* **ВЫБРАННЫЙ ТЕКСТ**:

******

Русские голландцы, говорящие по-хохлацки

«Приезжали к нам поляки, мы долго думали, чем их удивить, приготовили картофлянки. Так это вдруг оказалось их национальным блюдом. Приезжали к нам литовцы — та же история», — сетует Елена Людвиг, одна из представительниц редкой этнической группы «пихтинские голендры». В этом, пожалуй, и заключается вся суть этой малой народности — они вобрали в себя культуру и традиции самых разных народов. Голендры из деревушек в Заларинском районе носят голландские чепцы и немецкие фамилии, молятся по-польски и говорят «по-хохлацки». Для того чтобы лучше понять этих загадочных людей, мы приехали в одну из них — Среднепихтинск — на свадьбу местной пары.

Фото Антона Климова

Раздаются выстрелы из ружья. Начинает играть гармонист, а окружающие люди кричат: «Виват! Виват! Виват!». Сваха и сват надевают невесте на голову чепец, а жениху — шапку, все это проходит под обрядовые песни на польском языке. После этого родители поздравляют своих детей и кладут на тарелку деньги. Сваты повторяют действия и кричат: «На чепэц!», «На шапку!», и свои подарки преподносят молодоженам уже все гости. Затем молодых три раза поднимают вместе с лавкой, все кричат «Вива!» и опять стреляют холостыми из ружья. Гармонист продолжает играть, и женатые люди по очереди вальсируют с молодоженами.

Чепэц как символ женской судьбы

Все, кто когда-либо был в Заларинском районе, знают, как там легко потеряться среди витиеватых дорог и перекрестков, лишенных всяких обозначений. По пути в Среднепихтинск сначала мы чуть было не попали в Хор-Тагну, а потом едва не свернули в Бабагай. В результате, запоздав, мы очутились на свадьбе в самом ее разгаре. Женщины в чепцах, мужчины с плеточками, украшенными разноцветными тряпочками, ветки деревьев с конфетами и другие причудливые свадебные традиции приводили нас в удивление, какое бывает, если включишь фильм где-нибудь на середине просмотра.

******

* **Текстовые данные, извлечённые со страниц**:
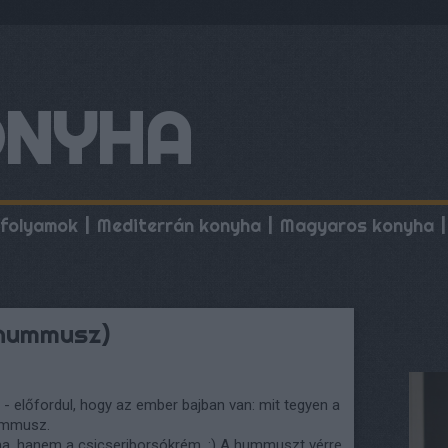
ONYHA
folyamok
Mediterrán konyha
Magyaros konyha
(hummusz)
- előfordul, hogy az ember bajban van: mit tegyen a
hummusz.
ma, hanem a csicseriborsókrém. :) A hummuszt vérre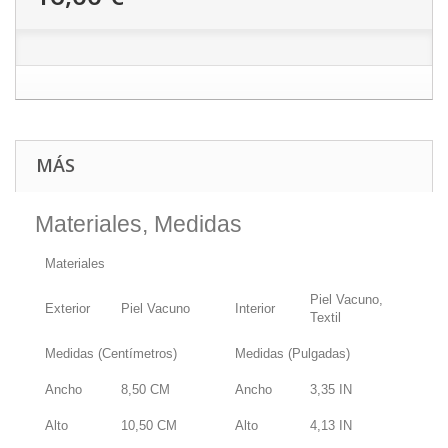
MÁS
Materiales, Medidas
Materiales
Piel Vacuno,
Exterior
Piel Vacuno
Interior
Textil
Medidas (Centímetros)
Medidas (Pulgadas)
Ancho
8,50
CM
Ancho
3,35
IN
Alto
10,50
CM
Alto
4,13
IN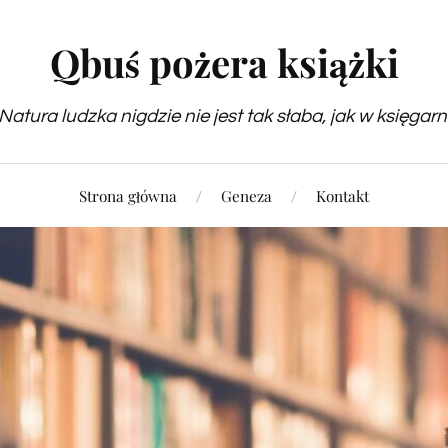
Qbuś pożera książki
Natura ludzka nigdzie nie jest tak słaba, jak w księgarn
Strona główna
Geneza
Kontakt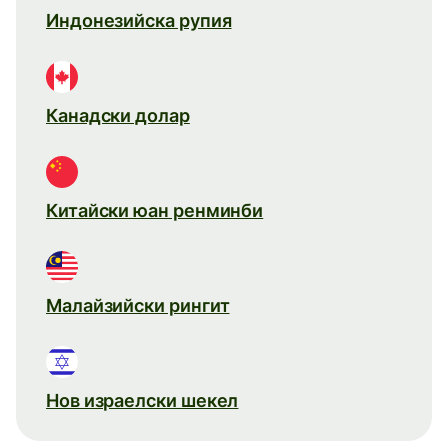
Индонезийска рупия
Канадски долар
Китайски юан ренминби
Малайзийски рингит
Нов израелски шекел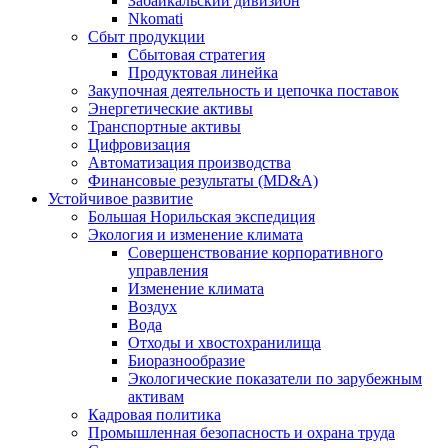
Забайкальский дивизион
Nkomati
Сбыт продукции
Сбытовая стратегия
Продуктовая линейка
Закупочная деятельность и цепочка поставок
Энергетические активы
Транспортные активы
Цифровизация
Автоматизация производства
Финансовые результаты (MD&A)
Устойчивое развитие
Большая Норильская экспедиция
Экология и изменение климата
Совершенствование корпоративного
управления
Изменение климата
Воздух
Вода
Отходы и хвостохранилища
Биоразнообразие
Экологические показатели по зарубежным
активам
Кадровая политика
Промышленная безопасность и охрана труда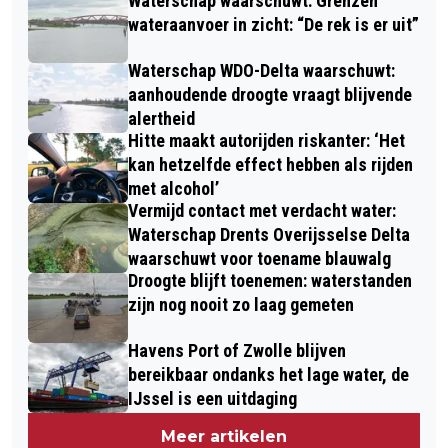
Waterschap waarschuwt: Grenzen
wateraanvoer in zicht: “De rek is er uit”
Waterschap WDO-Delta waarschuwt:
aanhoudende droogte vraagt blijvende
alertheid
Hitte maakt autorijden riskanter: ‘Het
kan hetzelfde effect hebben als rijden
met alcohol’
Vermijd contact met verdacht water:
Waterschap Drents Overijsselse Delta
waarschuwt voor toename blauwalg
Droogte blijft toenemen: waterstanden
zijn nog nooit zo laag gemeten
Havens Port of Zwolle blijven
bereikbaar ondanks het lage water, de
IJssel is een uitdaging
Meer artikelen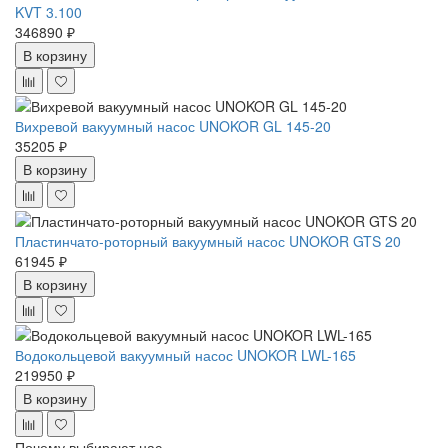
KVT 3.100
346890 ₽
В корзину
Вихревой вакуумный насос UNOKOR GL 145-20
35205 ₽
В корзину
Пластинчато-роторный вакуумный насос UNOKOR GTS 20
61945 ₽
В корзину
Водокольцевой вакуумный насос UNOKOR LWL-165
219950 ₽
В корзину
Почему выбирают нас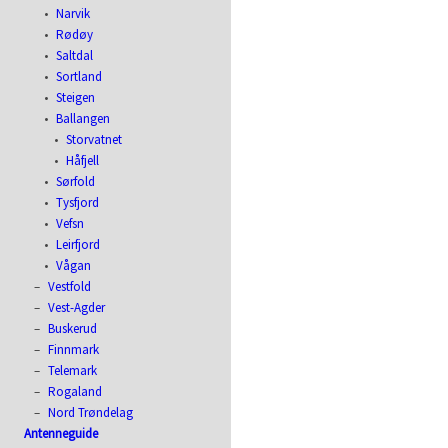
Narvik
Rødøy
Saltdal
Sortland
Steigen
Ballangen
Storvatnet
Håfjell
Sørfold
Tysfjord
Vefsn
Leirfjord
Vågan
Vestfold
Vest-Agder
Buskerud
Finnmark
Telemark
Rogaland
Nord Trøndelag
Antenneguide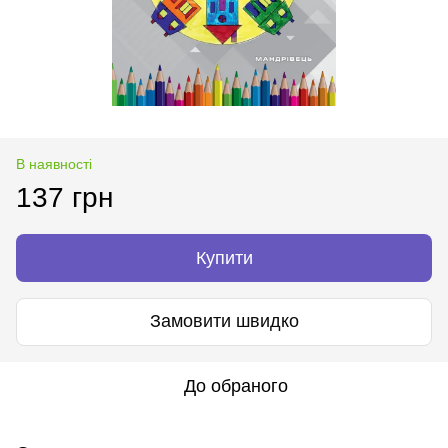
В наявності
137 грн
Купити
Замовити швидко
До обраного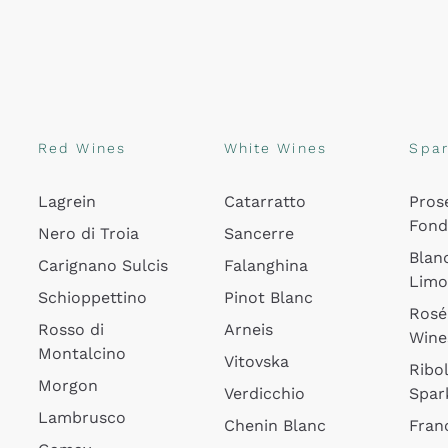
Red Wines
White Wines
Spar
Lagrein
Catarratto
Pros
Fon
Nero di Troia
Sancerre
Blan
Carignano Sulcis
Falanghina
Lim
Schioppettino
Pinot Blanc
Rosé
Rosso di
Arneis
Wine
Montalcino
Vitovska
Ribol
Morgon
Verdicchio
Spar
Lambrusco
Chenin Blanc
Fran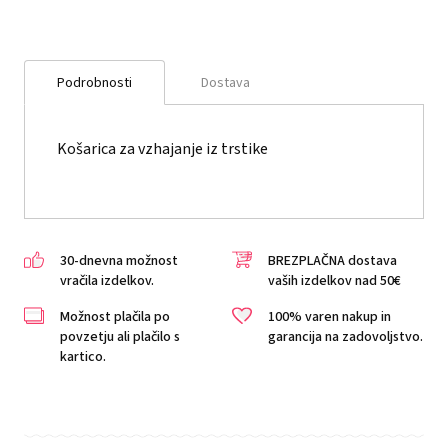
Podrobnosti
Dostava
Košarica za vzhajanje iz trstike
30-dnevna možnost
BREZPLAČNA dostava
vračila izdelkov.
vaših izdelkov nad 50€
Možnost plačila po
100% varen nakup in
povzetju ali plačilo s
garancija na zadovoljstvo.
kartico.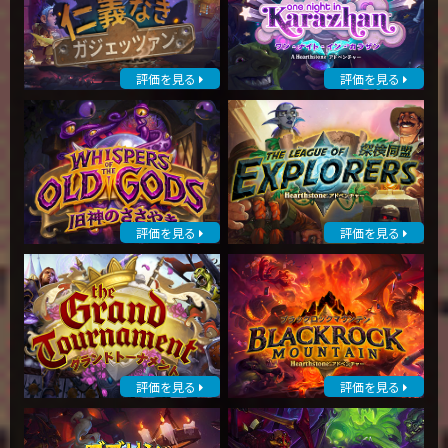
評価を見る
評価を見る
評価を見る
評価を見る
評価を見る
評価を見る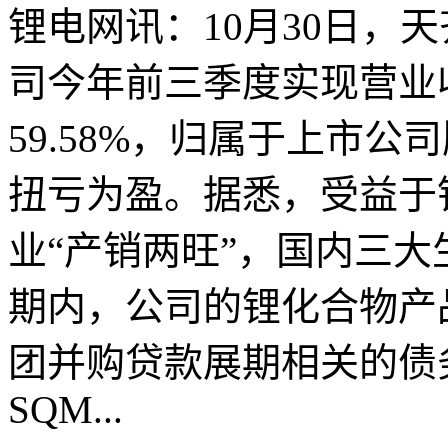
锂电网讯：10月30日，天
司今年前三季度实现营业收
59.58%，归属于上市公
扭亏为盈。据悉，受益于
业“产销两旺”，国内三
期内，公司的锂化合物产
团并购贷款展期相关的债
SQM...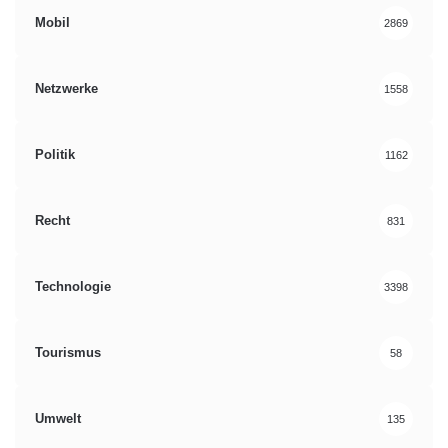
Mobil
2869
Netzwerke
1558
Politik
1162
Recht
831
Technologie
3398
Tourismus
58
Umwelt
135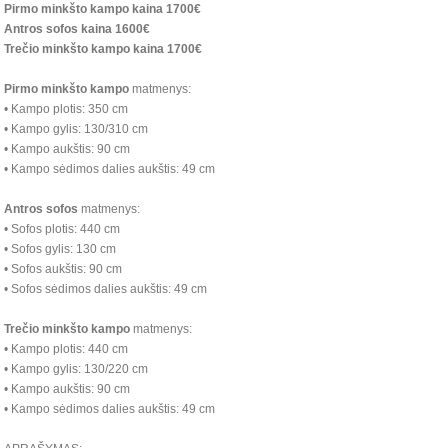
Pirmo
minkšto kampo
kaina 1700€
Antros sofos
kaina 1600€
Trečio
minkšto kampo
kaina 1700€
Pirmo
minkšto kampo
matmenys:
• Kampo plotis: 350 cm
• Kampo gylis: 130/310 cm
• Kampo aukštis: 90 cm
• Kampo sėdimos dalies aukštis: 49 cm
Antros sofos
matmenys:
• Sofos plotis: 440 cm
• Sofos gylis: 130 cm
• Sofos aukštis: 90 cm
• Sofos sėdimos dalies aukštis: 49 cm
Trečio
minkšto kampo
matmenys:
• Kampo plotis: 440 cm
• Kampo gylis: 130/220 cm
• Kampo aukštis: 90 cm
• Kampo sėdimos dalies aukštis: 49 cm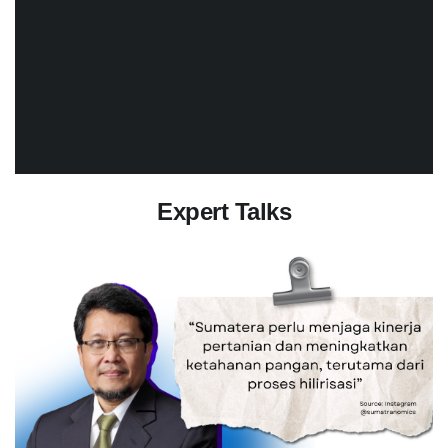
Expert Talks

******

* **ЧТО ТРЕБУЕТСЯ**:
Выпишите дословно из статьи о пихтинских голендрах фрагмент, который начинается словами «Русские голландцы, говорящие» и заканчивается словами «свадьбу местной пары.».

* **РЕШЕНИЕ ЗАДАНИЯ**:
Русские голландцы, говорящие по-хохлацки

«Приезжали к нам поляки, мы долго думали, чем их удивить, приготовили картофлянки. Так это вдруг оказалось их национальным блюдом. Приезжали к нам литовцы — та же история», — сетует Елена Людвиг, одна из представительниц редкой этнической группы «пихтинские голендры». В этом, пожалуй, и заключается вся суть этой малой народности — они вобрали в себя культуру и традиции самых разных народов. Голендры из деревушек в Заларинском районе носят голландские чепцы и немецкие фамилии, молятся по-польски и говорят «по-хохлацки». Для того чтобы лучше понять этих загадочных людей, мы приехали в одну из них — Среднепихтинск — на свадьбу местной пары.